Achieving 3D Attention via Triplet Squeeze and Excitation Block

Published 9 May 2025 in cs.CV, cs.AI, and cs.LG | (2505.05943v1)

Abstract: The emergence of ConvNeXt and its variants has reaffirmed the conceptual and structural suitability of CNN-based models for vision tasks, re-establishing them as key players in image classification in general, and in facial expression recognition (FER) in particular. In this paper, we propose a new set of models that build on these advancements by incorporating a new set of attention mechanisms that combines Triplet attention with Squeeze-and-Excitation (TripSE) in four different variants. We demonstrate the effectiveness of these variants by applying them to the ResNet18, DenseNet and ConvNext architectures to validate their versatility and impact. Our study shows that incorporating a TripSE block in these CNN models boosts their performances, particularly for the ConvNeXt architecture, indicating its utility. We evaluate the proposed mechanisms and associated models across four datasets, namely CIFAR100, ImageNet, FER2013 and AffectNet datasets, where ConvNext with TripSE achieves state-of-the-art results with an accuracy of \textbf{78.27\%} on the popular FER2013 dataset, a new feat for this dataset.

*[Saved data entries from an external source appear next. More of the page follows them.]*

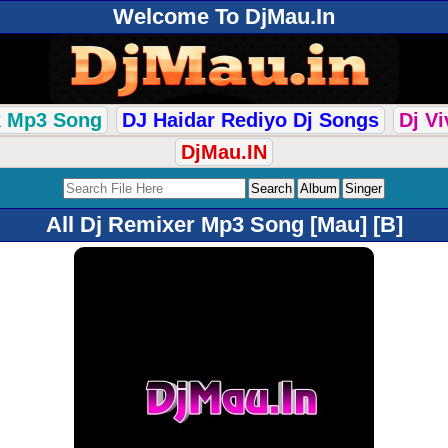
Welcome To DjMau.In
k Mp3 Song
DJ Haidar Rediyo Dj Songs
Dj V
DjMau.IN
All Dj Remixer Mp3 Song [Mau] [B]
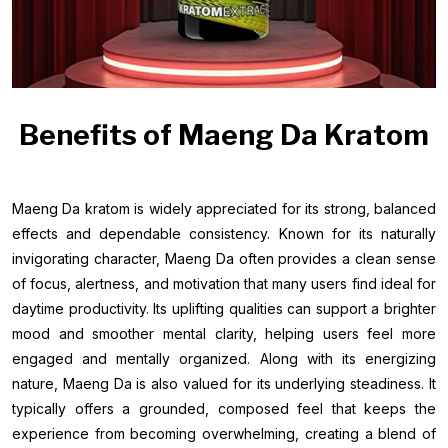
Benefits of Maeng Da Kratom
Maeng Da kratom is widely appreciated for its strong, balanced
effects and dependable consistency. Known for its naturally
invigorating character, Maeng Da often provides a clean sense
of focus, alertness, and motivation that many users find ideal for
daytime productivity. Its uplifting qualities can support a brighter
mood and smoother mental clarity, helping users feel more
engaged and mentally organized. Along with its energizing
nature, Maeng Da is also valued for its underlying steadiness. It
typically offers a grounded, composed feel that keeps the
experience from becoming overwhelming, creating a blend of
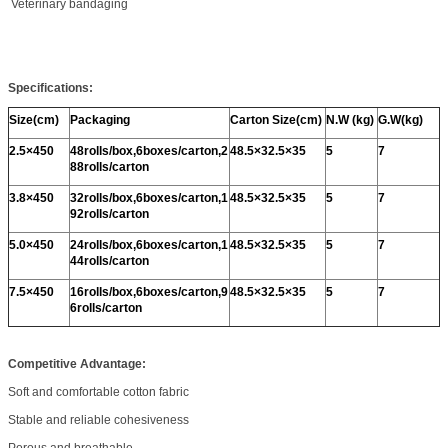
Veterinary bandaging
Specifications:
Size(cm)
Packaging
Carton Size(cm)
N.W (kg)
G.W(kg)
2.5
×450
48rolls/box,6boxes/carton,2
48.5
×32.5×35
5
7
88rolls/carton
3.8
×450
32rolls/box,6boxes/carton,1
48.5
×32.5×35
5
7
92rolls/carton
5.0
×450
24rolls/box,6boxes/carton,1
48.5
×32.5×35
5
7
44rolls/carton
7.5
×450
16rolls/box,6boxes/carton,9
48.5
×32.5×35
5
7
6rolls/carton
Competitive Advantage:
Soft and comfortable cotton fabric
Stable and reliable cohesiveness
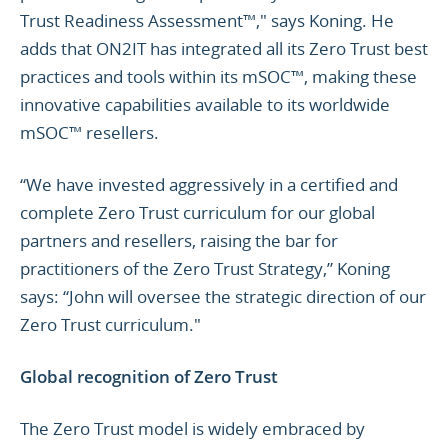
Trust Readiness Assessment™," says Koning. He
adds that ON2IT has integrated all its Zero Trust best
practices and tools within its mSOC™, making these
innovative capabilities available to its worldwide
mSOC™ resellers.
“We have invested aggressively in a certified and
complete Zero Trust curriculum for our global
partners and resellers, raising the bar for
practitioners of the Zero Trust Strategy,” Koning
says: “John will oversee the strategic direction of our
Zero Trust curriculum."
Global recognition of Zero Trust
The Zero Trust model is widely embraced by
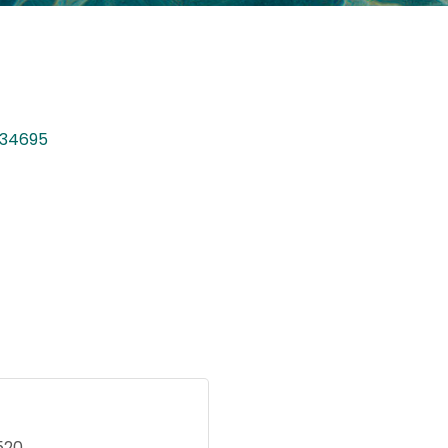
34695
520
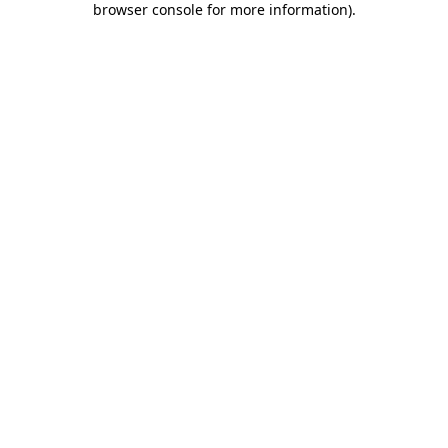
browser console for more information)
.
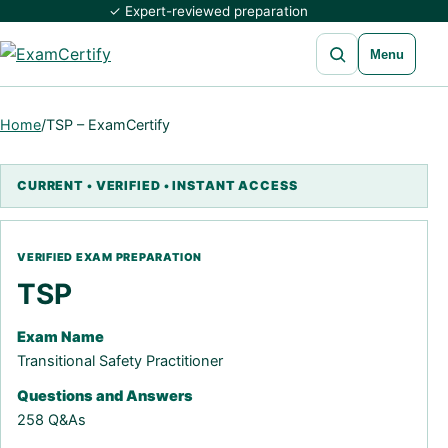
✓ Expert-reviewed preparation
Open search
Menu
Home
/
TSP – ExamCertify
TSP
Exam Name
Transitional Safety Practitioner
Questions and Answers
258 Q&As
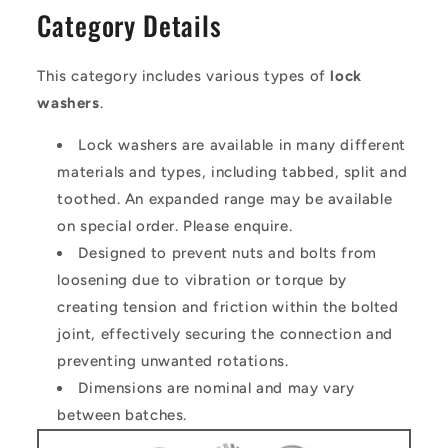
Category Details
This category includes various types of
lock
washers
.
Lock washers are available in many different
materials and types, including tabbed, split and
toothed. An expanded range may be available
on special order. Please enquire.
Designed to prevent nuts and bolts from
loosening due to vibration or torque by
creating tension and friction within the bolted
joint, effectively securing the connection and
preventing unwanted rotations.
Dimensions are nominal and may vary
between batches.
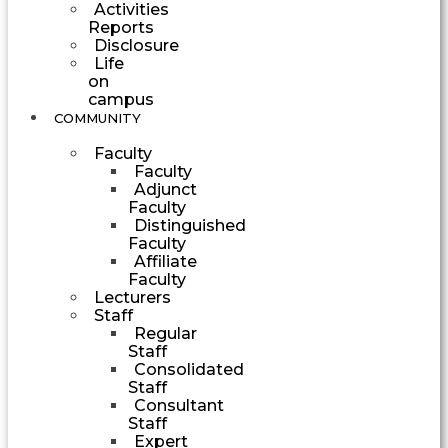
Activities
Reports
Disclosure
Life
on
campus
COMMUNITY
Faculty
Faculty
Adjunct
Faculty
Distinguished
Faculty
Affiliate
Faculty
Lecturers
Staff
Regular
Staff
Consolidated
Staff
Consultant
Staff
Expert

Abstract PDF Upgrade to Chat

Summary

Achieving 3D Attention via Triplet Squeeze and Excitation Block

The paper in question introduces a novel approach to enhance 3D attention in computer vision models by integrating Triplet Attention with Squeeze-and-Excitation mechanisms, forming a composite block termed TripSE. This innovative fusion seeks to improve the extraction and representation of features in vision tasks, particularly facial expression recognition, by addressing both spatial and channel attention in tandem.

Research Context

Convolutional Neural Networks (CNNs) have been pivotal in advancing computer vision, thanks to their capability to capture complex patterns effectively. Architectural developments over the years, such as ResNet, DenseNet, and more recently ConvNeXt, have showcased the robustness of CNNs. Attention mechanisms, particularly transformers, briefly shifted focus from CNNs by enhancing learning through self-attention layers. Nonetheless, CNN-based attention mechanisms like SE and Triplet Attention (TA) have shown compelling results in refining feature representations within CNN structures. SE focuses on channel significance while TA captures cross-dimensional interactions. The emergence of ConvNeXt reaffirmed CNNs by introducing architectural modifications that challenge transformer models in various datasets.

Methodology

The TripSE block proposed in this study integrates TA and SE attentions to achieve 3D attention. TA operates by transforming input tensors to capture inter-dimensional relationships across width, height, and channels. SE, on the other hand, emphasizes inter-channel dependencies by producing a scaling vector for convolutional feature maps. The TripSE block inherently combines these attention mechanisms:

Triplet Attention: Captures spatial and channel relations using rotational channels to understand "where to pay attention."
Squeeze-and-Excitation: Focuses on channel importance, answering "what to pay attention to."

Several variants of TripSE blocks are explored, where rotation, pooling, and normalization process from TA are combined with SE’s channel-wise weighting. This aims to reconcile global channel attention with spatial feature extraction, producing sophisticated attention maps that enhance discrimination of facial expressions.

Experimental Evaluation

The paper evaluates the efficacy of integrating TripSE into prominent architectural models—ResNet18, DenseNet, and ConvNeXt—and applies them to benchmark datasets like CIFAR100, ImageNet, FER2013, and AffectNet. The ConvNeXt architecture, when integrated with TripSE, surpassed its baseline performance and achieved a new benchmark accuracy on FER2013 of 78.27%. This illustrates the utility of 3D attention for facial expression recognition, a challenging domain where spatial and channel features must be intricately balanced.

Implications and Future Directions

These findings emphasize reinforcing CNN architectures via novel attention mechanisms, which are instrumental in tasks demanding fine-grained feature analysis. TripSE's ability to integrate spatial and channel attentions offers potential theoretical advancements in 3D attention modeling. Practically, this paves the way for creating more effective models for real-time facial expression recognition and other similar applications.

Future work may explore further tuning of TripSE configurations and application to different domains, assessing its applicability in diverse vision tasks. Additionally, investigating optimizations that minimize computational overhead can guide deployment for resource-constrained applications. Research may also delve into integrating attention mechanisms with evolving CNN architectures, balancing complexity with performance gains.